## Фрагмент документа
Павел Черноморский: Книга, если я не ошибаюсь, была написана вами больше 30 лет назад, то есть в самый разгар холодной войны. Как отреагировали на нее у вас дома, в Соединенных Штатах, и, соответственно, в России?

Джеймс Биллингтон: "Икона и топор" была впервые опубликована в 1966-м году, и с тех пор я ничего не менял в этой книге. Работу здорово критиковали в официальной российской прессе, писали о "топорной работе мистера Биллингтона", а меня самого называли "профессором исторических инсинуаций". Потом я приезжал в Москву, жил там с августа по январь по линии академического обмена. Вообще же я посещал СССР и Россию несколько раз, люди меня хорошо принимали, а вот пресса официальная, увы, нет. Думаю, что совершенно ясно, что произошло именно так: я ведь сфокусировал внимание на православии и плюс к этому был не очень комплиментарен по отношению к сталинскому наследию. А так люди, ученые, студенты, насколько я помню, очень интересовались тогда этой книгой. В Америке, я могу с уверенностью сказать, книга действительно стала очень популярна. До сих пор многие, при этом необязательно люди науки, активно используют ее текст. Показательно, что в американских политических кругах работу тоже критиковали. Американским историкам не нравился мой упор на религию. Вообще это такая общая черта американской гуманитарной науки. Многие профессора склонны минимизировать роль религии в историческом плане, они часто относятся к вере как к субъекту истории не очень серьезно, что, впрочем, отнюдь не означает, что они не являются религиозными людьми в своей частной жизни.

Павел Черноморский: Вы сказали о том, что для русской истории всегда предельно важно было религиозное самосознание нации. Мне, честно говоря, кажется, что в сегодняшней России разговоры об истинной вере выглядят не очень серьезно, большинство нации - это все-таки атеисты. Может быть, здесь тоже скрывается корень проблемы: нация, появившаяся благодаря религии, теперь ни во что не верит?

Джеймс Биллингтон: Я должен признаться, что я типичный американец по своему взгляду на мир, по своим принципам и вере. Соединенные Штаты и Россия это по своей сути глубоко религиозные страны, в отличии, скажем, от Европы, но при этом вера не играет роли в интеллектуальной жизни в обеих наших странах. Мне кажется, серьезный конфликт заключается в этом.

Павел Черноморский: А как вообще можно назвать с точки зрения науки то, что происходит сегодня в России? Я говорю не конкретно о 2003-м годе, а об эпохе в целом.

Джеймс Биллингтон: Да, сегодня в России вы наблюдаете то, что на языке ученых называется "классическим переворотом" или "классическим переломом". Знаете, русская культура всегда развивалась в качестве своеобразного экспрессивного феномена, свойственного самой русской нации, при этом в тени, а часто и в самой оппозиции к культуре русской власти. Власть поддерживала себя при помощи армии и гигантского бюрократического аппарата, она символизировала собой и гарантировала единство всей гигантской территорией России. Культура всегда расцветает, когда власть не слишком репрессивна. Мягкое время Александра Благословенного, который правил после тирана и самодура Павла, сделало возможным появление Пушкина, Грибоедова, Жуковского. Реформы революции 1905-го года в определенной степени спровоцировали Серебряный век. Вы можете возразить, что сегодня в Росси нет признаков мощного культурного прогресса, в то время как власть стала более демократической. Я думаю, тут дело в том, что россияне сейчас продолжают жить одновременно в двух эпохах – советской и современной. Для них многие новые возможности выглядят по-прежнему нереальными. Это ведь тоже был шок. Для многих новая Россия остается страной непонятной, даже чужой, несмотря на то, что страна теперь открыта и общество стало свободным.

## Материал для задания
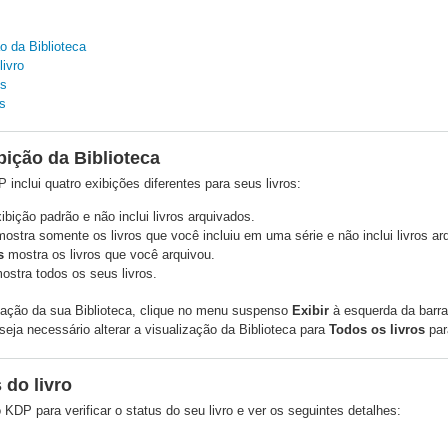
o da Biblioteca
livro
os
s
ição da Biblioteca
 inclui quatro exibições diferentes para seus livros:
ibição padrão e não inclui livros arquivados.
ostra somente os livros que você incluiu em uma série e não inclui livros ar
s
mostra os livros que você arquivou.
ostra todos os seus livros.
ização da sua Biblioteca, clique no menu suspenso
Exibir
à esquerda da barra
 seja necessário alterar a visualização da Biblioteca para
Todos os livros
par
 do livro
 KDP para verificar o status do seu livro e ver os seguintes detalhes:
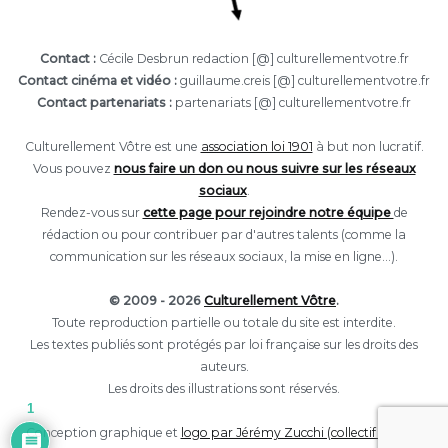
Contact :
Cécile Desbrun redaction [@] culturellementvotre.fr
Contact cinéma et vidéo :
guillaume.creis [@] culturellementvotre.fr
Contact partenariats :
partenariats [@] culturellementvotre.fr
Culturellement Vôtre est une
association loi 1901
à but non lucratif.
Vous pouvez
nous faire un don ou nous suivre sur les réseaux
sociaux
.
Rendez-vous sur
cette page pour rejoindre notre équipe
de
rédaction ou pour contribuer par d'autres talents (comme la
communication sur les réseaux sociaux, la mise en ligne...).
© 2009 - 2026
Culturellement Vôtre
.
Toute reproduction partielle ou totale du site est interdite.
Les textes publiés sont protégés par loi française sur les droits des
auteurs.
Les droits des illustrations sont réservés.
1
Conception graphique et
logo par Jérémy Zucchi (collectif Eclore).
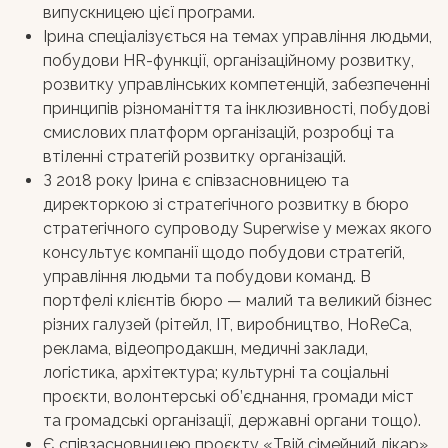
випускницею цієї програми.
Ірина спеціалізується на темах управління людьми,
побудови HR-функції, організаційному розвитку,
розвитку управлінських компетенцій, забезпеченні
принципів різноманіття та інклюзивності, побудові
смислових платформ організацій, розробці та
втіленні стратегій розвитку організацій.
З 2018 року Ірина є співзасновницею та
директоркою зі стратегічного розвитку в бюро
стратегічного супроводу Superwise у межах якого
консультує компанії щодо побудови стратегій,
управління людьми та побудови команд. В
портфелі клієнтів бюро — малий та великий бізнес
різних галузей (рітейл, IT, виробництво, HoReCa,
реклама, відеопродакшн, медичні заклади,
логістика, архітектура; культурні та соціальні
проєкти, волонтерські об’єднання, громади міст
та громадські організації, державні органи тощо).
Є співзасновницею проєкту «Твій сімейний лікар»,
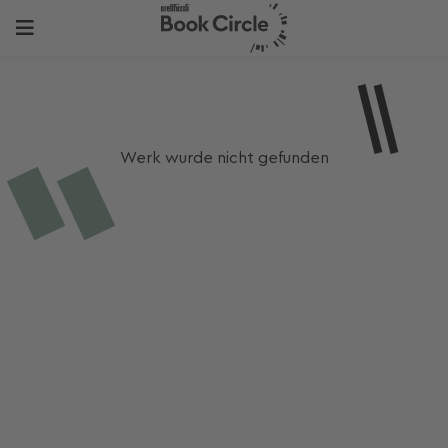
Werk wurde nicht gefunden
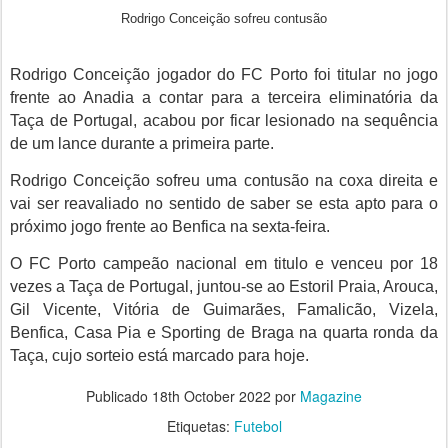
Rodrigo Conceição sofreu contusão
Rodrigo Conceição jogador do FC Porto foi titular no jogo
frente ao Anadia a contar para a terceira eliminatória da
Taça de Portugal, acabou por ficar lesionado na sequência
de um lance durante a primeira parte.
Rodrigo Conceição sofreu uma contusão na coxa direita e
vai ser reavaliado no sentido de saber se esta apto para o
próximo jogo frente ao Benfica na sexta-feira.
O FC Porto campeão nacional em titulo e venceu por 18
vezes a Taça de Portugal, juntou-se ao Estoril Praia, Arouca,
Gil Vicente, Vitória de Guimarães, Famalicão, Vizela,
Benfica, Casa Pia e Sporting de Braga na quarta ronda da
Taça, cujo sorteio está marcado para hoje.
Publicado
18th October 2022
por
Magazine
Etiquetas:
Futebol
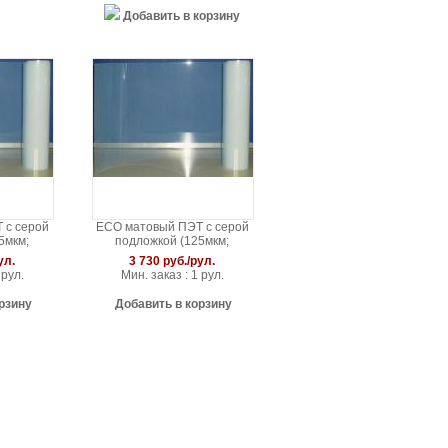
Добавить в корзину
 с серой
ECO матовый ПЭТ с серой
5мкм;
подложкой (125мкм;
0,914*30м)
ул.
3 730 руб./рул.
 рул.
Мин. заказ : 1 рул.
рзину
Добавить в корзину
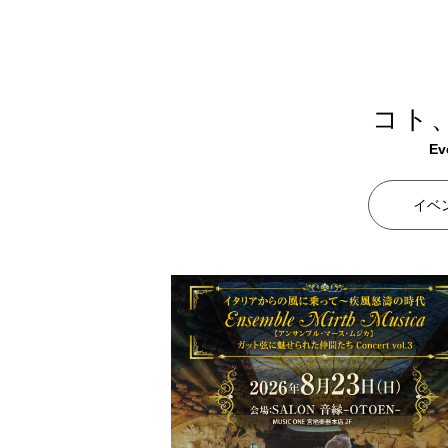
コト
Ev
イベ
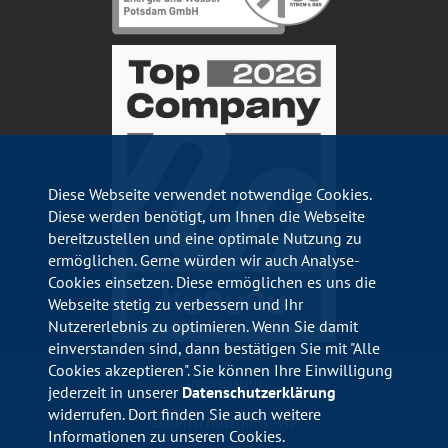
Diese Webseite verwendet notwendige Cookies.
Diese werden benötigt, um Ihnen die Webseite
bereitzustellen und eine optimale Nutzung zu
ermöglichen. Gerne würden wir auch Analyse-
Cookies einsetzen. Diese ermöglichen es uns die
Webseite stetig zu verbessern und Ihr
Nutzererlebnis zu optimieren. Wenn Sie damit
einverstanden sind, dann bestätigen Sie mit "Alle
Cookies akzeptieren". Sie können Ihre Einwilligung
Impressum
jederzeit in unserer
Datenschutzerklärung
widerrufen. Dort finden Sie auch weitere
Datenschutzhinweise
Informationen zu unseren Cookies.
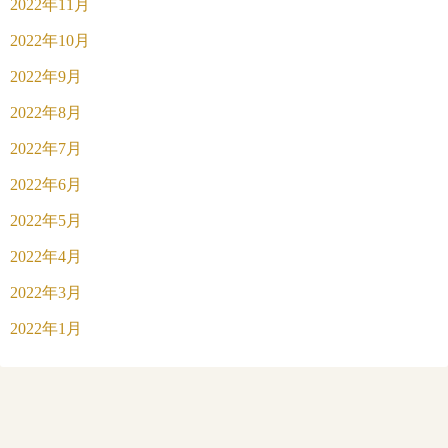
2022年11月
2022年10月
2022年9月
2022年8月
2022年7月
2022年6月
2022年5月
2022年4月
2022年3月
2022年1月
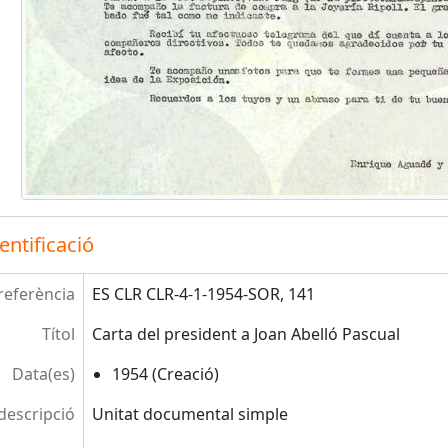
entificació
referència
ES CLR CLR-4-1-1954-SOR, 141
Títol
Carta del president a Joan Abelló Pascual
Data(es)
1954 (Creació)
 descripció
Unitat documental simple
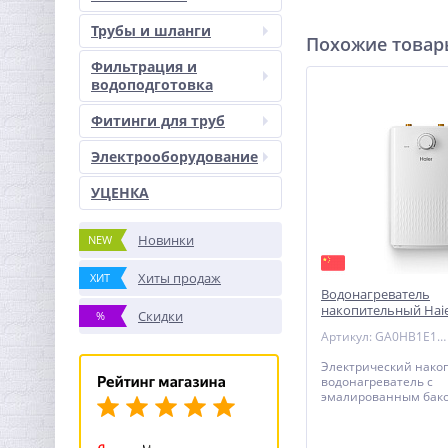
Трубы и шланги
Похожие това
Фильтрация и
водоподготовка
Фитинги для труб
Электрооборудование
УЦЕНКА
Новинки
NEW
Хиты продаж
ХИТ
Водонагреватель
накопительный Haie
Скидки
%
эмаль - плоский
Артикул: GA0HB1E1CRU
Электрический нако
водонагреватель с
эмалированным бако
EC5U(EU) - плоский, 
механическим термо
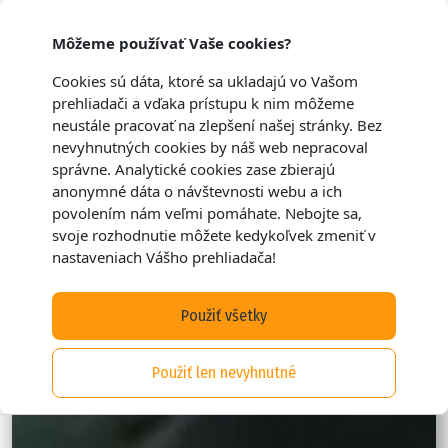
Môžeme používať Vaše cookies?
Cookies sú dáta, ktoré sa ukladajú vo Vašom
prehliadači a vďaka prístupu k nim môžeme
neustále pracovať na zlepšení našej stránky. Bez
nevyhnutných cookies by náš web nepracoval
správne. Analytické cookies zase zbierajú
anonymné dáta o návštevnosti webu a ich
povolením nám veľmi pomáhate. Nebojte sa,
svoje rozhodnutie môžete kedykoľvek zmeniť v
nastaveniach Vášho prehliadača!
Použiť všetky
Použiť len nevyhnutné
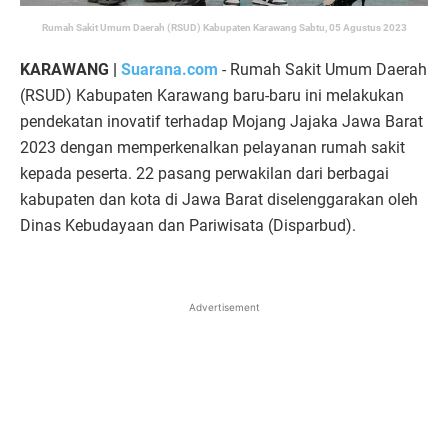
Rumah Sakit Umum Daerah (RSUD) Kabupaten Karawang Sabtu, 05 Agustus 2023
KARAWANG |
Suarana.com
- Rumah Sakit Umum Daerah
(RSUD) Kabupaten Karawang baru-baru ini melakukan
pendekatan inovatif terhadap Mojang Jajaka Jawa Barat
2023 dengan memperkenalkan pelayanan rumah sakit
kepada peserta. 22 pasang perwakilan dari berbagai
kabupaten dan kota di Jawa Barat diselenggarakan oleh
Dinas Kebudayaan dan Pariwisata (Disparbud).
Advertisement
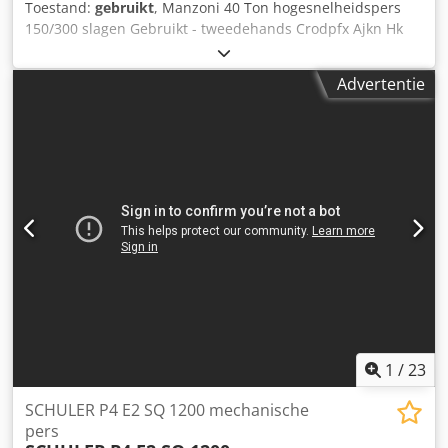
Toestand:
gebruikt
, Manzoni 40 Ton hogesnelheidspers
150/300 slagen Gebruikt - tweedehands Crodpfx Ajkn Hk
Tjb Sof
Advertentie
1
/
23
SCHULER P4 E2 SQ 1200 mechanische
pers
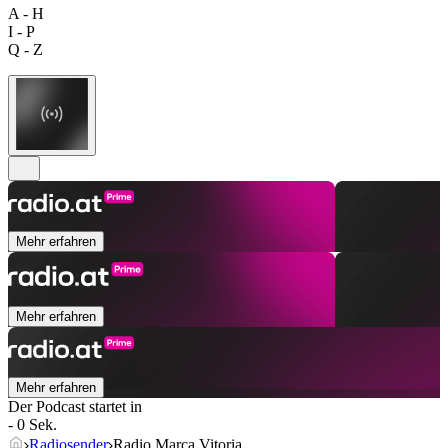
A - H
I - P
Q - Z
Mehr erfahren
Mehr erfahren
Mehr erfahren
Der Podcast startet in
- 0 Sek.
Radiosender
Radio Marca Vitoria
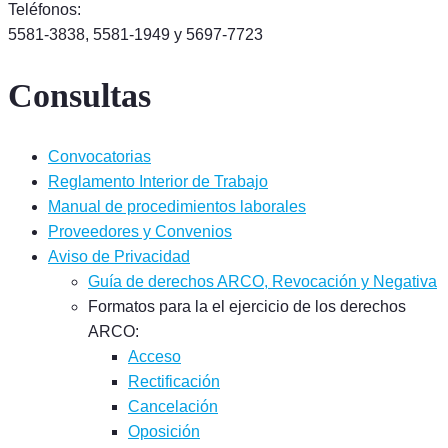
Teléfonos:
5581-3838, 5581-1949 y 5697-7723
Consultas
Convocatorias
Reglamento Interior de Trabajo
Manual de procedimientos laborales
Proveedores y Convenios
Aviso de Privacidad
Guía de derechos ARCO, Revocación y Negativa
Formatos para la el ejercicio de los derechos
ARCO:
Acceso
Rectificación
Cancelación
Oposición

## Задания
A - Согласуются ли с интервью эти утверждения: (i) книга «Икона и топор» впервые вышла в 1966 году; (ii) американским историкам нравился упор Биллингтона на религию; (iii) по словам Биллингтона, мягкое правление Александра Благословенного сделало возможным появление Пушкина, Грибоедова и Жуковского? На каждое ответьте «да» или «нет» и приведите решающие слова текста дословно.
B - Можете ли вы заменить «Biblioteca» на «Estante» в строках материала от самого начала до строки с «KDP para verificar» включительно и привести эти строки снова, больше ничего не меняя? Картинки в ответ не включайте.
Текст и строки — два отдельных материала, не связанных друг с другом.

## Результаты заданий
A -
(i) Да: "Икона и топор" была впервые опубликована в 1966-м году».
(ii) Нет: «Американским историкам не нравился мой упор на религию».
(iii) Да: «Мягкое время Александра Благословенного, который правил после тирана и самодура Павла, сделало возможным появление Пушкина, Грибоедова, Жуковского».

B -
o da Estante
livro
os
s
ição da Estante
 inclui quatro exibições diferentes para seus livros:
ibição padrão e não inclui livros arquivados.
ostra somente os livros que você incluiu em uma série e não inclui livros ar
s
mostra os livros que você arquivou.
ostra todos os seus livros.
ização da sua Estante, clique no menu suspenso
Exibir
à esquerda da barra
 seja necessário alterar a visualização da Estante para
Todos os livros
par
 do livro
 KDP para verificar o status do seu livro e ver os seguintes detalhes:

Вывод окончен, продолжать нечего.